Key Experimental Results¶
Main Results (Model-as-Judge Scoring)¶
| MLLM | Method | Audio QA | Video QA | AV QA |
|---|---|---|---|---|
| Qwen2.5-Omni | None | 49.00 | 42.21 | 32.42 |
| Qwen2.5-Omni | VAT-KG | 51.30 | 43.50 | 35.44 |
| Qwen2.5-Omni | M3KG-RAG | 60.77 | 44.35 | 44.67 |
Win-Rate Comparison (vs. VAT-KG)¶
| Benchmark | VAT-KG Win Rate | M3KG-RAG Win Rate |
|---|---|---|
| AudioCaps-QA | 25.6% | 74.4% |
| VCGPT | 47.6% | 52.4% |
| VALOR | 41.8% | 58.2% |
Key Findings¶
- Text KGs with simple RAG frequently degrade performance (Wikidata performs worse than no retrieval in multiple settings).
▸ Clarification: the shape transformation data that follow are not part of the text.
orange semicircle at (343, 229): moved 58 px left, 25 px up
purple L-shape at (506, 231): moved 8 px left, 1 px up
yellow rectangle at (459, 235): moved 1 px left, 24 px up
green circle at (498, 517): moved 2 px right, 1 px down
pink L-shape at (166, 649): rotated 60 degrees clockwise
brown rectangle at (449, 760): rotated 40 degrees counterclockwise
- Single-hop MMKGs (VAT-KG) yield limited improvements; the multi-hop structure is critical.
- Even GPT-4o benefits from M3KG-RAG, demonstrating that external knowledge remains valuable for large-scale models.
- Each component of GRASP (grounding + pruning) independently contributes to performance gains.
Highlights & Insights¶
- An end-to-end multimodal knowledge graph construction and retrieval framework covering audio, visual, and textual modalities.
- The two-stage "grounding → pruning" design of GRASP is both intuitively clean and effective.
- High-quality knowledge graphs can be constructed using only the lightweight Qwen3-8B, keeping computational cost manageable.
Limitations & Future Work¶
- The modality-wise retrieval threshold \(\tau\) and GRASP threshold \(\eta\) require manual tuning per dataset.
- Knowledge graph construction depends on training sets; generalization to new domains requires rebuilding the graph.
- Grounding models used in GRASP (GroundingDINO/TAG) may themselves introduce errors.
- Evaluation is limited to open-ended QA and does not cover other multimodal tasks.
Related Work & Insights¶
- vs. VAT-KG: Single-hop concept graph with simple retrieval; M3KG-RAG uses multi-hop graphs with precise GRASP filtering.
- vs. GraphRAG/LightRAG: Text-only graph RAG; M3KG-RAG extends to audio-visual multimodal settings.
Rating¶
- Novelty: ⭐⭐⭐⭐ The combination of multi-hop multimodal knowledge graphs and GRASP is novel.
- Experimental Thoroughness: ⭐⭐⭐⭐ Three benchmarks, multiple MLLMs, and dual evaluation via win-rate and Model-as-Judge.
- Writing Quality: ⭐⭐⭐⭐ Architecture diagrams are clear and pipeline steps are described in detail.
- Value: ⭐⭐⭐⭐ Provides a practical knowledge graph-enhanced solution for multimodal RAG.